USAID gave Pangboche $50K or so to rebuild the monastery after it was severely damaged in the 2015 earthquake. The Trump administration did not rescind or limit this gift (as everyone there told us… they are big Trump fans in the mountains.)
I visited the toilets in a hillside schoolyard, which involved climbing through a fence and down a stone wall and back up again.

The showers at Everest Summit Lodge are gas-powered, which meant that the water was truly hot. What a delicious feeling!

The kitchen at Everest Summit Lodge uses gas to cook.

Chris spent the early evening sitting outside the lodge watching the sun set on the three biggies, Nuptse, Everest, and Lhotse.

There was a great view of Ama Dablam from the dining room.

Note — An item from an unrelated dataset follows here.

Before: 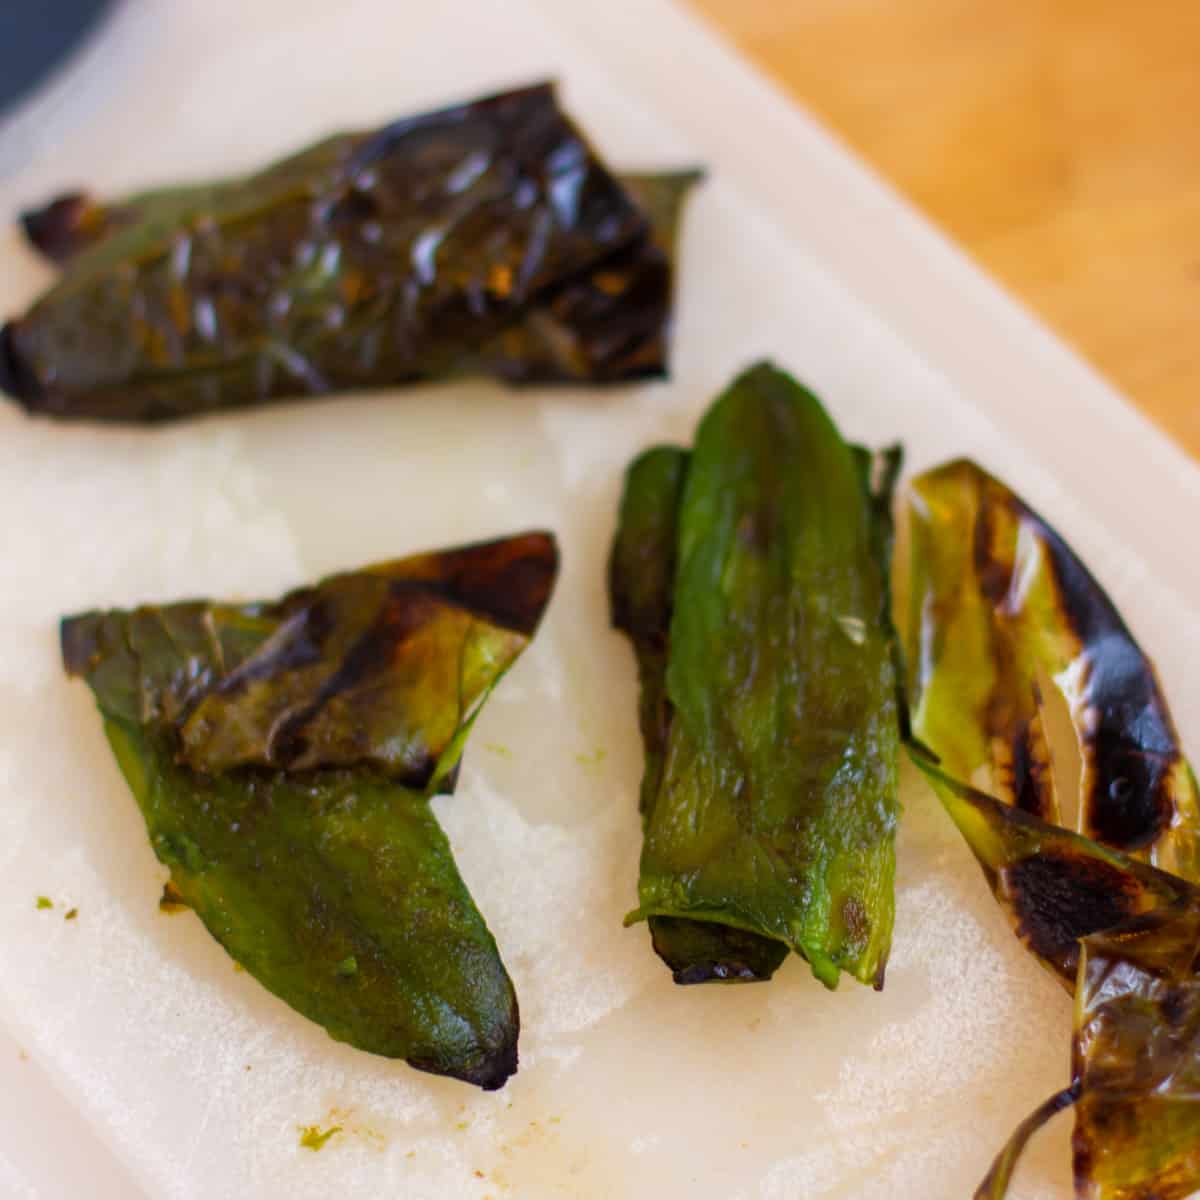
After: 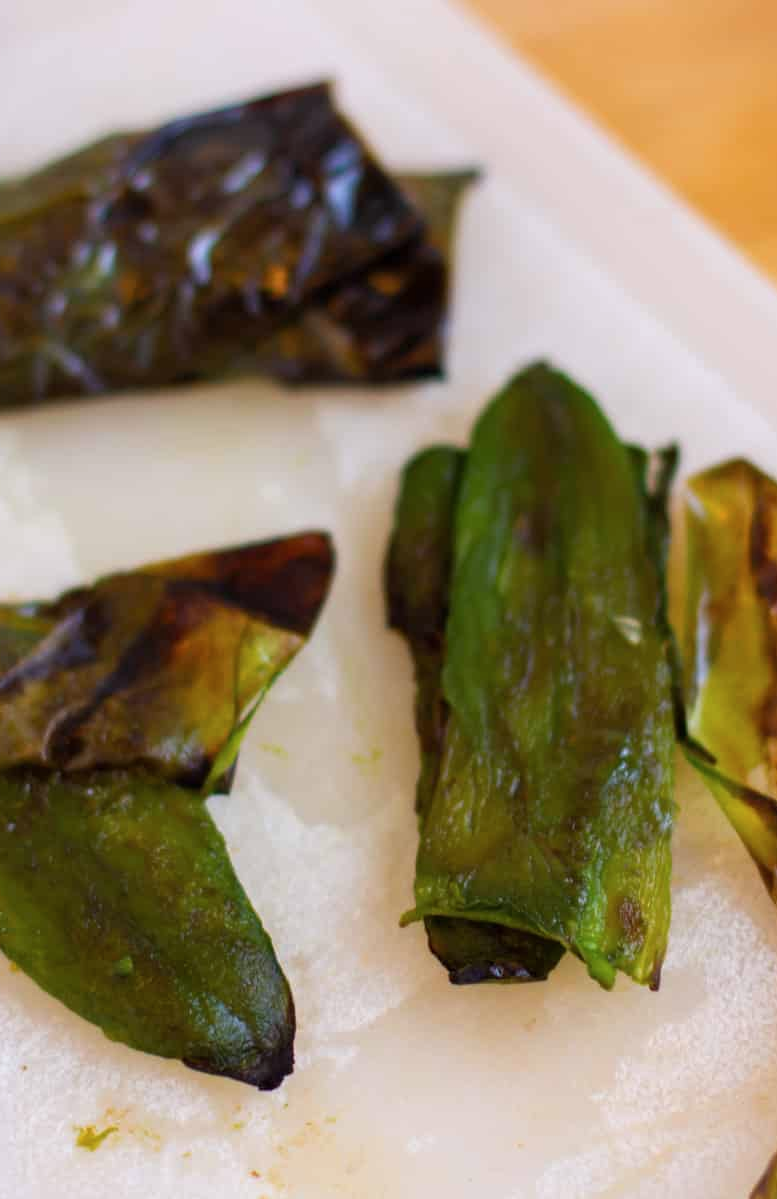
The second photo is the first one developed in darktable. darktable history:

The stoves in the dining room, on the other hand, were powered by yak dung. There’s no wood available higher in the mountains, but there’s yak dung aplenty. Mila dai, our porter, reportedly supplemented his income on his days off by collecting yak dung in the hills. (He spent the next day, when we didn’t move, carting a load all the way to Namche and another one back to Pangboche.)

Yak dung doesn’t stink at all. It’s just grass.

The Everest Summit Lodge has two levels of accommodation, basic and “comfort.” We saw other tourists who were clearly staying there, but they didn’t appear in our dining room because they weren’t on the comfort package. We had the place to ourselves.